THE PROBLEM ▸
Find where "Os principais eventos do ES toda semana no" occurs in the data below, and retype that line and every later line exactly.

PROVIDED DATA ▸
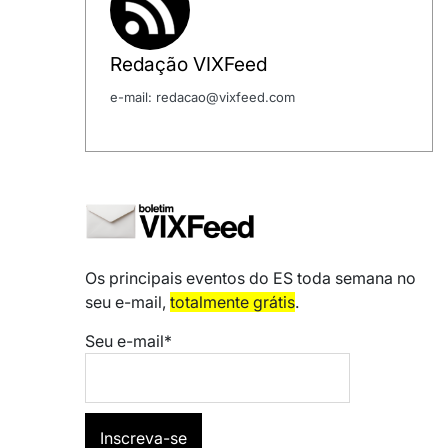
Redação VIXFeed
e-mail: redacao@vixfeed.com
Os principais eventos do ES toda semana no
seu e-mail,
totalmente grátis
.
Seu e-mail*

ANSWER FOR THIS EXERCISE ▸
Os principais eventos do ES toda semana no
seu e-mail,
totalmente grátis
.
Seu e-mail*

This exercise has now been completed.